** Selected text follows **

The automatic evaluation is based on the following code:

  • '(OV - MIN_OV) / AVER_OV' for maximization problems,
  • '(MAX_OV + MIN_OV - OV) / AVER_OV' for minimization problems,
  • '(ABS(MAX_OV - TARGET) + ABS(MIN_OV - TARGET) - ABS(OV - TARGET) / ABS(AVER_OV - TARGET)' for target-value problems.

Based on the above, a first level of normalization is achieved with the division by the average objective value.

Step 4

microGA xloptimizer options step 4

Select the crossover method. Usually single crossover with probability 0.7 or uniform crossover with probability 0.5 is selected. Also, choose whether the selected pair of chromosomes will produce one or two offspring.

Step 5

microGA xloptimizer options step 5

Select other algorithm settings. The options are the following:

  • Gray code: Choose whether the chromosome is encoded using Gray code or not.
  • Niching: Select the alpha coefficient (power law exponent for sharing function; typically = 1.0) and the normalized distance ( 1/normalized distance can be viewed as the number of regions over which the sharing function should focus). This affects the design variables that have been set to participate in a niching strategy.
  • Hill climber: Choose whether after the termination of the GA a local optimizer, namely steepest ascend hill climber, is invoked. Also select the maximum number of function evaluations for the local optimizer.
  • Restart population after different bits fraction falls below a threshold: Choose the threshold of different bits fraction (with respect to the current best individual) under which the population must be restarted. This is imperative in micro-GA. Usual value is 0.05, i.e. 5%.

** End of Selected text **

* _What to produce_
From the text on the genetic algorithm settings, copy out the passage that opens with the words containing "microGA xloptimizer options step 4" and closes with "or two offspring.", keeping every character unchanged.

** Study material follows **

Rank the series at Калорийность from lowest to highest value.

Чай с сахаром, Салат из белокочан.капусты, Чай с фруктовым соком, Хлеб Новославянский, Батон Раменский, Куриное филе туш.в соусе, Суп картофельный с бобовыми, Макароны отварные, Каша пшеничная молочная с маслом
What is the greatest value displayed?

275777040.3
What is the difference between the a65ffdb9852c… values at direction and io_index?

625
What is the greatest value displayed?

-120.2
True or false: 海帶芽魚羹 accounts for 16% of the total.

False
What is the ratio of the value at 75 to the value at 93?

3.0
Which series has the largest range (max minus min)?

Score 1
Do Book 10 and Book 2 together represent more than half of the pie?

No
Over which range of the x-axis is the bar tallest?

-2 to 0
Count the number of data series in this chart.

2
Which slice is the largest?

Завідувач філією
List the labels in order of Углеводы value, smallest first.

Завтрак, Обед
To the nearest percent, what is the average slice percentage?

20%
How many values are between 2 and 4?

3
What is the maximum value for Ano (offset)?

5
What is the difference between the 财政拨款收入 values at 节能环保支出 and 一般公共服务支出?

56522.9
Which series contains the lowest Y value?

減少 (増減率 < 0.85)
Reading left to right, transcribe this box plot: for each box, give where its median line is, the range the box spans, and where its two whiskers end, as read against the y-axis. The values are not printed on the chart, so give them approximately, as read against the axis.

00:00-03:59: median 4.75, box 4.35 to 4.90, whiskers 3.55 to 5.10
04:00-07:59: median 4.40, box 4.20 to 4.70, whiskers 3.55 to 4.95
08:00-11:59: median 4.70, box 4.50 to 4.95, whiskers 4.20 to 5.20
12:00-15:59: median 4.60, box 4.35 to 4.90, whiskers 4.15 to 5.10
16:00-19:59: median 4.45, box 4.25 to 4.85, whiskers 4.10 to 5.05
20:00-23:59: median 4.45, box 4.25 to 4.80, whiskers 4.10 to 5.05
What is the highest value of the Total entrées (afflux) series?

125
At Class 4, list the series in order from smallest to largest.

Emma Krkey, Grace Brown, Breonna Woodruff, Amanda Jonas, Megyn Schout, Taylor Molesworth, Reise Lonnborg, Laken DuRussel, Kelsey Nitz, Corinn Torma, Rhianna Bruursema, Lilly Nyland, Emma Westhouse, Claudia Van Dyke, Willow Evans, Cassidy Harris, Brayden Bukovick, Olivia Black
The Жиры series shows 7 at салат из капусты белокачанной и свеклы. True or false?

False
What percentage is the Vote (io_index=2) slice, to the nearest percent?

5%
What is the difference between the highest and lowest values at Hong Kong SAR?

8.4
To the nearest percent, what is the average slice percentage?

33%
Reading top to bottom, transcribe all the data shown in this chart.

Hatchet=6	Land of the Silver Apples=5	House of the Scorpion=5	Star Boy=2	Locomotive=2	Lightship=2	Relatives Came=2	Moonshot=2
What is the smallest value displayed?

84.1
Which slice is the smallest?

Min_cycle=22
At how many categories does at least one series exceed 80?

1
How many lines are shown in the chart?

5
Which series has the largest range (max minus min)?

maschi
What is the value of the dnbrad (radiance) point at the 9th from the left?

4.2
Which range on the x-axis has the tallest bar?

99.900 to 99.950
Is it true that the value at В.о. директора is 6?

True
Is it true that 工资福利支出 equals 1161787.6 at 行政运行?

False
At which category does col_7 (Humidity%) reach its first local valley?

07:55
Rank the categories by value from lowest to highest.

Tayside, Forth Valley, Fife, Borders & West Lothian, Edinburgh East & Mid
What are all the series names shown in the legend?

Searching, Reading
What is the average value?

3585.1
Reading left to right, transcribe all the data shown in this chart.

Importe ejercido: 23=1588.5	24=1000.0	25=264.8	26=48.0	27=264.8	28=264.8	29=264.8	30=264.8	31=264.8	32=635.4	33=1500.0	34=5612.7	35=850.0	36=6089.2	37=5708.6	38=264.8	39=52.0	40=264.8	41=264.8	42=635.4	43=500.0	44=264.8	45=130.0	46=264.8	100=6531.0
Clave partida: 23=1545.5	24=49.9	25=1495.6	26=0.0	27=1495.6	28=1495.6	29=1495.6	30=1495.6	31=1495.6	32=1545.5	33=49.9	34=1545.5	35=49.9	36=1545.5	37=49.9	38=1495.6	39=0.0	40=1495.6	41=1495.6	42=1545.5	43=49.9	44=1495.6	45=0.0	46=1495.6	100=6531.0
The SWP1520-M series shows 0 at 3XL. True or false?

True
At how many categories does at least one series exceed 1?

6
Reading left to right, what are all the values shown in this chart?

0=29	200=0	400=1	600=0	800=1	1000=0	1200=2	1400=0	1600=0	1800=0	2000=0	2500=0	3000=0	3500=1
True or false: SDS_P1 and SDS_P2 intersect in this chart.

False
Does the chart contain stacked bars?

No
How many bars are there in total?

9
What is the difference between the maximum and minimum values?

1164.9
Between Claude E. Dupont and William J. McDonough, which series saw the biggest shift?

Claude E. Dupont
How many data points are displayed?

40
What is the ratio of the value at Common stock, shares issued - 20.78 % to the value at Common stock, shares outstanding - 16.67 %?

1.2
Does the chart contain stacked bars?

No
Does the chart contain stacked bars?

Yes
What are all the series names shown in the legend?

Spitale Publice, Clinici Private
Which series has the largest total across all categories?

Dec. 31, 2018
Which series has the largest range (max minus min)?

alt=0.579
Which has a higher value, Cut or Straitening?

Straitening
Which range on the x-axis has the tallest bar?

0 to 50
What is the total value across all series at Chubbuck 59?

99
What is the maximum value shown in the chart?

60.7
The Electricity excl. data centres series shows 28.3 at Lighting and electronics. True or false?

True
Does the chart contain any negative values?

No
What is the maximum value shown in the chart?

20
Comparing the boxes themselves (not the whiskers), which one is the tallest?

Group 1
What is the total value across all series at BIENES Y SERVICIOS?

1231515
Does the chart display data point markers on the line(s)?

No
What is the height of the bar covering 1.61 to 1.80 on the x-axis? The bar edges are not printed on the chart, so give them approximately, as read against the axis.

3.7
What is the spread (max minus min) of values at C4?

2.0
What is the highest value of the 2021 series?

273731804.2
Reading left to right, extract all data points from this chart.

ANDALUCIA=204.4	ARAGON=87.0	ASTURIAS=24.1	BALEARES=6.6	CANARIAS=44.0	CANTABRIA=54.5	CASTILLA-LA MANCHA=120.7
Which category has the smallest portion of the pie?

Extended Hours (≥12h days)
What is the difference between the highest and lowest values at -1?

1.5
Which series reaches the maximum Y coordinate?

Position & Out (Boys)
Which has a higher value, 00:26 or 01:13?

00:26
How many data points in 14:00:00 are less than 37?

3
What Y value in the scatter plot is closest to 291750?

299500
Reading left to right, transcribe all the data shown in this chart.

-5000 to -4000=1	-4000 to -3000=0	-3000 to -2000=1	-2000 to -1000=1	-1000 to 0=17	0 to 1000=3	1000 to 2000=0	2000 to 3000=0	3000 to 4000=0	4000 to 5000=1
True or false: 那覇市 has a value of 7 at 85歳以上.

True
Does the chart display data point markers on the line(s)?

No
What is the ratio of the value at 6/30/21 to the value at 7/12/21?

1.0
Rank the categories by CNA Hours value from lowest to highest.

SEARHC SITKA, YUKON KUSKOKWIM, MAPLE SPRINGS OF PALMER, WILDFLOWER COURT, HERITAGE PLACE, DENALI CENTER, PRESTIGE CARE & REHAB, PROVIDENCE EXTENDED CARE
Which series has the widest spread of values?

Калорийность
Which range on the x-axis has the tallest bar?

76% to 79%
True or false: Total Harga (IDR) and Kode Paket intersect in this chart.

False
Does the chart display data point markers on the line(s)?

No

** End of Study material **

* _Completed exercise_
microGA xloptimizer options step 4

Select the crossover method. Usually single crossover with probability 0.7 or uniform crossover with probability 0.5 is selected. Also, choose whether the selected pair of chromosomes will produce one or two offspring.